Sweats, you got the machine that you worked out within your budget and expected application will work best for you. I am sure you will be VERY satisfied with it. The 3203 is a fine machine! Congratulations and enjoy the seat time. Please be sure to post some pics of your tractor time in action! :thumbsup: We wanna see her good N muddy!


----------



## Scorpion (Jun 26, 2007)

Snoy,

I looked at the 3203 last year but stepped up to the 3120 instead.
I traded my 2-year-old 2210 with 400 hrs on the clock.

I wanted the 72" MMM and never looked back. We have about 6 acres with 3 horses so I'm using the MMM to cut my pastures. 

About 70% of the time I'm cutting the lawn around the house, I just love the way this 7 Iron deck cuts.
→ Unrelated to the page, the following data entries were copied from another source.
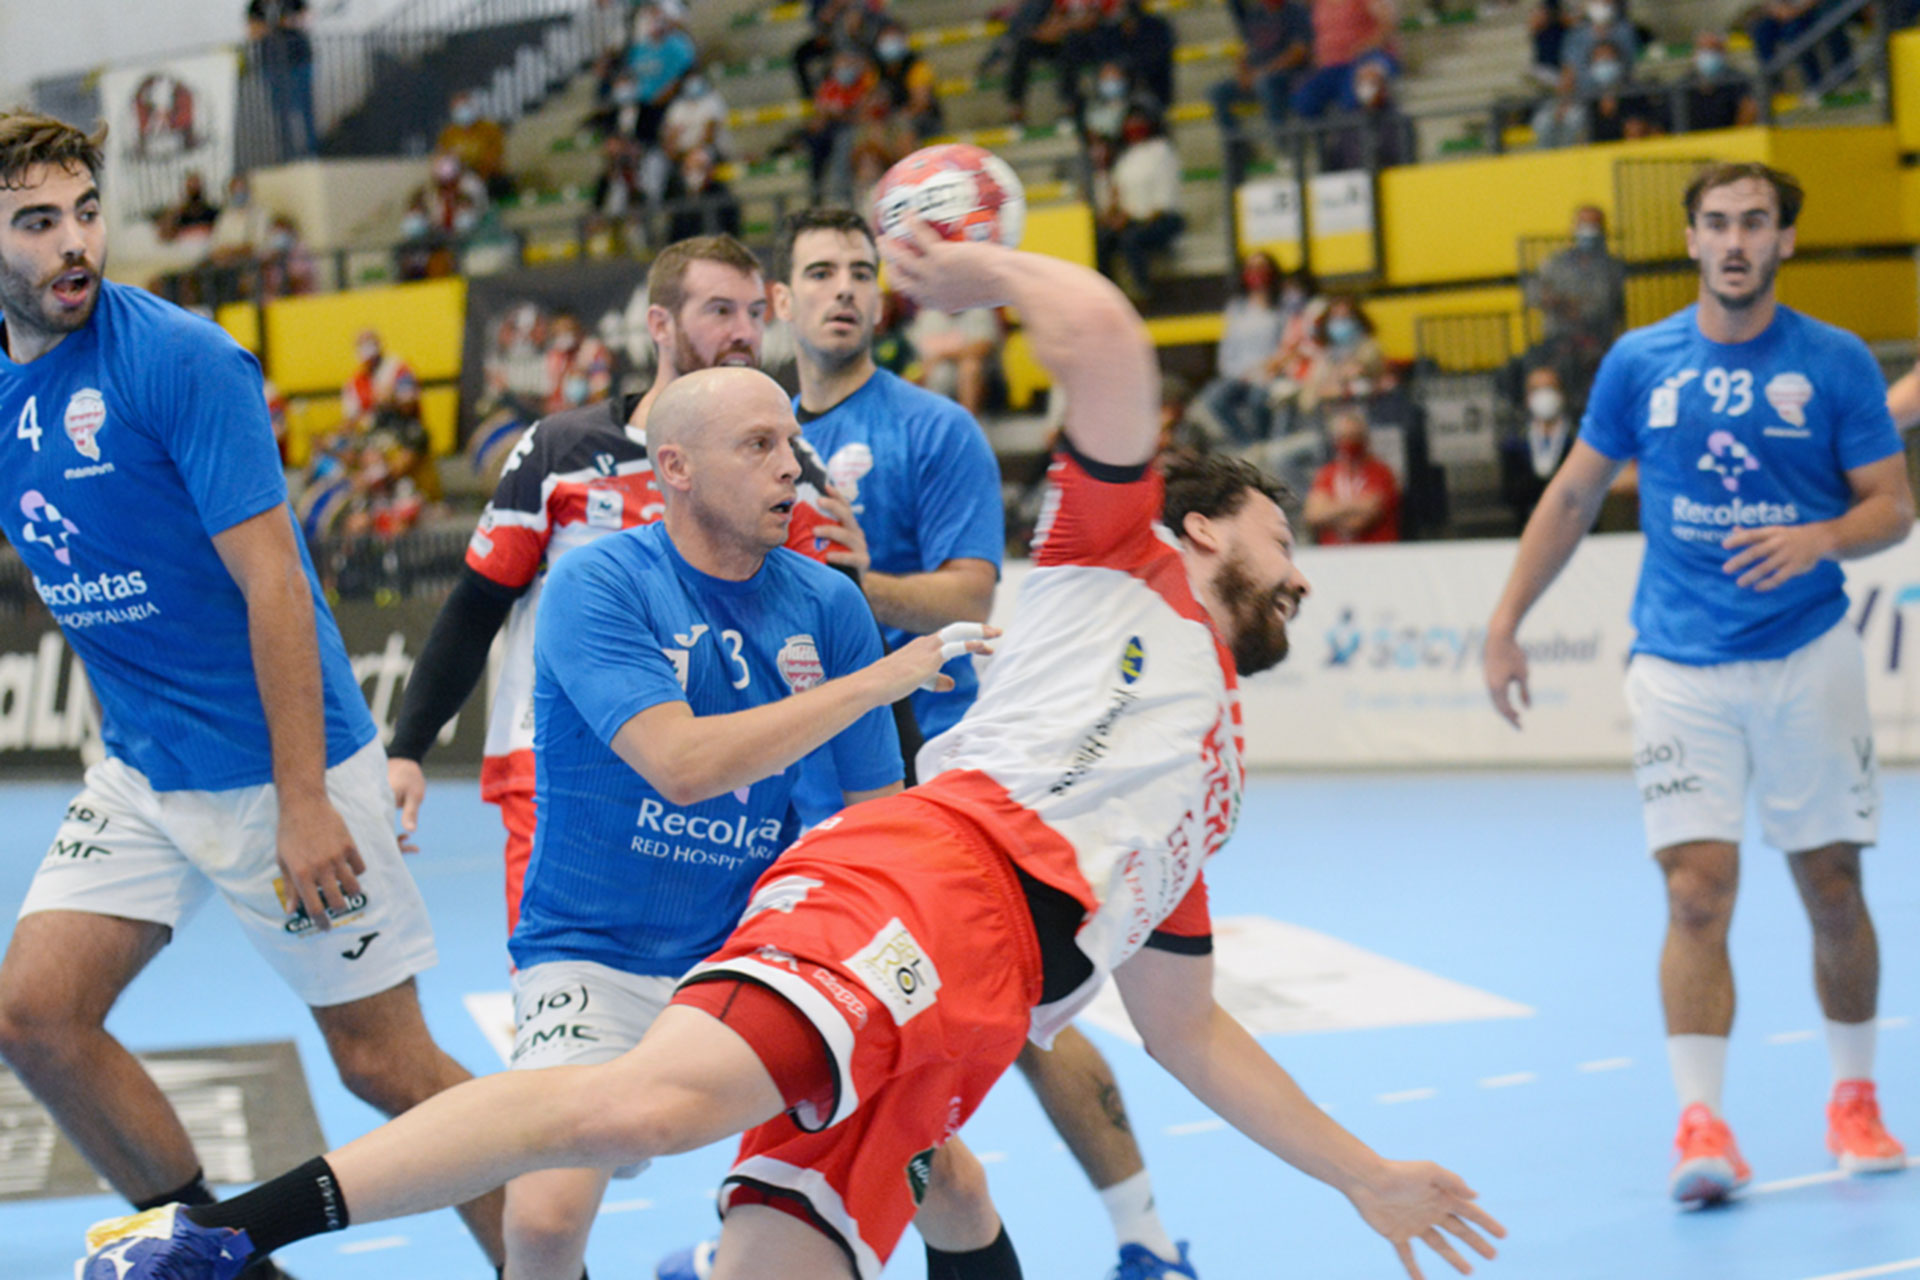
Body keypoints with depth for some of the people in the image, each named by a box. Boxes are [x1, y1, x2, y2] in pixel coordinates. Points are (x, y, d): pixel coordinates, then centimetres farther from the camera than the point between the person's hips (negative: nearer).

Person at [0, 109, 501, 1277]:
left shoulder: (180, 360, -16)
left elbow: (273, 584, -18)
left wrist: (304, 804, -20)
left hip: (283, 769, -6)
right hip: (141, 774, 6)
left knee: (382, 1060, -3)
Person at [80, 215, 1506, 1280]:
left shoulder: (1207, 789, 41)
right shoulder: (1123, 564, 20)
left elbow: (1188, 1032, 43)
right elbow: (1101, 334, 3)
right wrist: (984, 271, 22)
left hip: (966, 1008, 8)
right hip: (937, 874, -8)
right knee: (658, 1098, -33)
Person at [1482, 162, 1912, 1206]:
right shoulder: (1640, 363, 3)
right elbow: (1573, 496, 13)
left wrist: (1821, 538, -21)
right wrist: (1506, 623, 10)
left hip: (1808, 658, 0)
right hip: (1681, 665, 0)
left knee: (1832, 888, 6)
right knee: (1698, 889, -11)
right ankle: (1700, 1122, -13)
I couldn't justify the cost for both MMM and Bush hog.

I don't think the 3203 has cruse control, great feature!

Any way you can't go wrong, I bet you will love your new John Deere.

Scorpion


----------



## snoyl (Mar 8, 2007)

Hi All 
Have been really busy with work so i havent been on much. Anyway i finily got my tractor. Was going to get the 3120 with 300x loader, pallet forks, loaded tires. Brand new 0 hours $21439.00 Instead got a 3320 215 days old at anouther dealer, 300x loader, pallet forks, loaded tires .7 hours on the clock. $21800 I thought that was a steal. I am very happy with it. Will send some pics when i get a chance and can fiquer out how.
Snoyl


----------



## Scorpion (Jun 26, 2007)

Snoyl,

Lots of pictures, your going to just love that machine.

Where about in NE PA you live. We used to live in Zelieople and moved to Ohio about 3 years ago.

I'm in sales and I know Erie area very well.

Scorpion


----------



## JDFANATIC (Dec 28, 2005)

Congrats on your new 3320! I don't think you'll be looking back.


----------